→ **Your objective**: In the entries below, the line with "pinky tip: (353, 66)" marks the start. Return it and every following line exactly, ending with the last.

────────

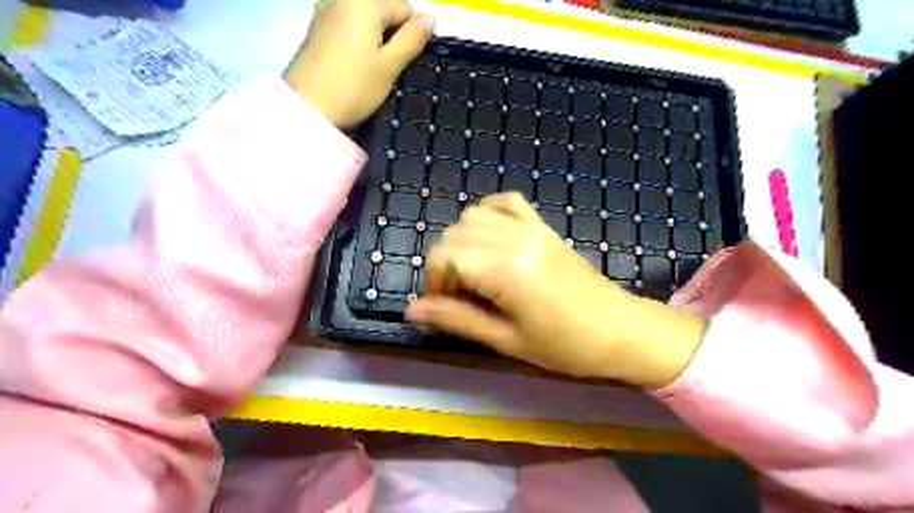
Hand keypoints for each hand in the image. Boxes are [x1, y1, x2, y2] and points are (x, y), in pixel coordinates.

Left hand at [284, 0, 431, 128]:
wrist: (307, 108)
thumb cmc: (354, 88)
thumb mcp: (390, 66)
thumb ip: (412, 39)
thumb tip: (430, 17)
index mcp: (364, 3)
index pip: (405, 7)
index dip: (411, 35)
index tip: (404, 62)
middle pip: (383, 10)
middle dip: (392, 35)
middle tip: (387, 68)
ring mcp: (325, 13)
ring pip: (365, 20)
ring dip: (375, 40)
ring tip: (370, 70)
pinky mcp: (316, 30)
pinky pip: (347, 27)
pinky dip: (357, 42)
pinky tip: (353, 66)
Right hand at [408, 193, 712, 388]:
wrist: (620, 330)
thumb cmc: (565, 346)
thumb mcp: (506, 340)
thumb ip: (457, 319)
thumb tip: (413, 311)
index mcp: (506, 268)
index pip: (444, 256)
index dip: (433, 282)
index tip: (443, 307)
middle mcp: (515, 237)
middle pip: (454, 235)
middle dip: (444, 265)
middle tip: (459, 298)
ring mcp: (531, 226)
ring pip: (473, 216)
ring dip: (461, 242)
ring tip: (473, 274)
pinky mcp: (542, 226)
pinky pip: (505, 203)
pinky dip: (487, 215)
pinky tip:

────────

→ **Result of the task**:
pinky tip: (353, 66)
Right hand at [408, 193, 712, 388]:
wrist: (620, 330)
thumb cmc: (565, 346)
thumb mcp: (506, 340)
thumb ip: (457, 319)
thumb tip: (413, 311)
index mcp: (506, 268)
index pip: (444, 256)
index dip: (433, 282)
index tip: (443, 307)
middle mcp: (515, 237)
middle pip: (454, 235)
middle dip: (444, 265)
middle tip: (459, 298)
ring mcp: (531, 226)
ring pip: (473, 216)
ring dip: (461, 242)
ring tip: (473, 274)
pinky mcp: (542, 226)
pinky pip: (505, 203)
pinky dip: (487, 215)
pinky tip:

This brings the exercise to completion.